▶ Data:
# # # #
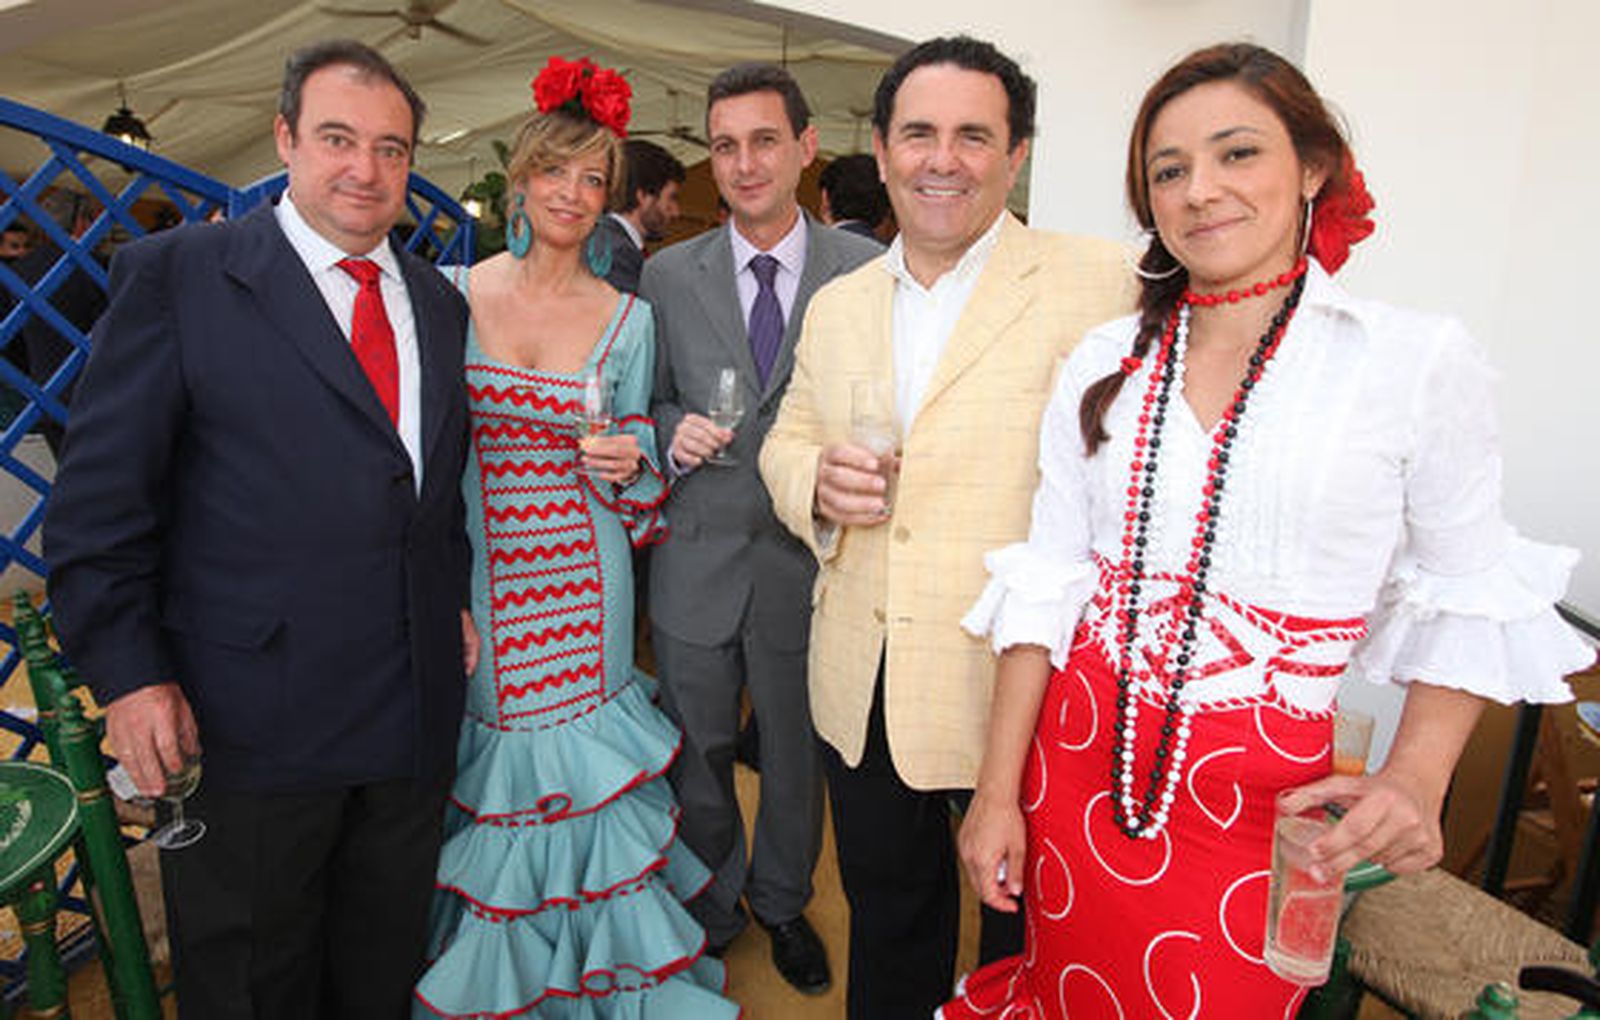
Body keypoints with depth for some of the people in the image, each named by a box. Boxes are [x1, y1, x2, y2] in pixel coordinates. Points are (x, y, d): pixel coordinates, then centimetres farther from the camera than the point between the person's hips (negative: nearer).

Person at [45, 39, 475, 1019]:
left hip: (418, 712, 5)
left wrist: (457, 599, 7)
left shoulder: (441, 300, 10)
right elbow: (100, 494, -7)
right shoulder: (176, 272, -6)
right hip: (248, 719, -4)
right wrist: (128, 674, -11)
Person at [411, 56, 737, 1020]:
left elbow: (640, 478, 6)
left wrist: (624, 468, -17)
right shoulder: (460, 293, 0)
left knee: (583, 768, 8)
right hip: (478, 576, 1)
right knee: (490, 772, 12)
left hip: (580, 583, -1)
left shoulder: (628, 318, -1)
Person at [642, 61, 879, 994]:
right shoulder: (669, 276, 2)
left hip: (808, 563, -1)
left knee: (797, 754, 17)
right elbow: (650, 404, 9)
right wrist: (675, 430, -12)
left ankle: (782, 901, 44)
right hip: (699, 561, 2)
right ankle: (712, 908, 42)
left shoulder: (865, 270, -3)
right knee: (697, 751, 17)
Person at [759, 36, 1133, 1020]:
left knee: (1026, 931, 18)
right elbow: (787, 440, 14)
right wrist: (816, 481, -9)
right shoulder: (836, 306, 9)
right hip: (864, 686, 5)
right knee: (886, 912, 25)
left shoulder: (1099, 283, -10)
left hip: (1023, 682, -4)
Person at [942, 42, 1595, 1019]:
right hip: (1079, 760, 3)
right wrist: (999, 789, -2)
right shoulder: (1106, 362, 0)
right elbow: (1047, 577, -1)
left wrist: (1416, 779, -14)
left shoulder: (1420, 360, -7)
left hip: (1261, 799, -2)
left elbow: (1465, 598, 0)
# # # #
Return the text of every item above line for line, with nothing changed, and leave out the pictures.

Body keypoints with depth for some of the people in the image, each named by a box. Boxes are [x1, y1, x2, y2] in pixel coordinates. Points are (x, y, d): pixel coordinates, then centimetres farther from the camera than the point between the person's hips (negative: nearer).

Person at [45, 39, 475, 1019]:
left hip: (418, 712, 5)
left wrist: (457, 599, 7)
left shoulder: (441, 300, 10)
right elbow: (100, 494, -7)
right shoulder: (176, 272, -6)
right hip: (248, 719, -4)
right wrist: (128, 674, -11)
Person at [411, 56, 737, 1020]:
left elbow: (640, 478, 6)
left wrist: (624, 468, -17)
right shoulder: (460, 293, 0)
left knee: (583, 768, 8)
right hip: (478, 576, 1)
right knee: (490, 772, 12)
left hip: (580, 583, -1)
left shoulder: (628, 318, -1)
Person at [642, 61, 879, 994]:
right shoulder: (669, 276, 2)
left hip: (808, 563, -1)
left knee: (797, 754, 17)
right elbow: (650, 404, 9)
right wrist: (675, 430, -12)
left ankle: (782, 901, 44)
right hip: (699, 561, 2)
right ankle: (712, 908, 42)
left shoulder: (865, 270, -3)
right knee: (697, 751, 17)
Person at [759, 36, 1133, 1020]:
left knee: (1026, 931, 18)
right elbow: (787, 440, 14)
right wrist: (816, 481, -9)
right shoulder: (836, 306, 9)
right hip: (864, 686, 5)
right knee: (886, 912, 25)
left shoulder: (1099, 283, -10)
left hip: (1023, 682, -4)
Person at [942, 42, 1595, 1019]:
right hip: (1079, 760, 3)
right wrist: (999, 789, -2)
right shoulder: (1106, 362, 0)
right elbow: (1047, 577, -1)
left wrist: (1416, 779, -14)
left shoulder: (1420, 360, -7)
left hip: (1261, 799, -2)
left elbow: (1465, 598, 0)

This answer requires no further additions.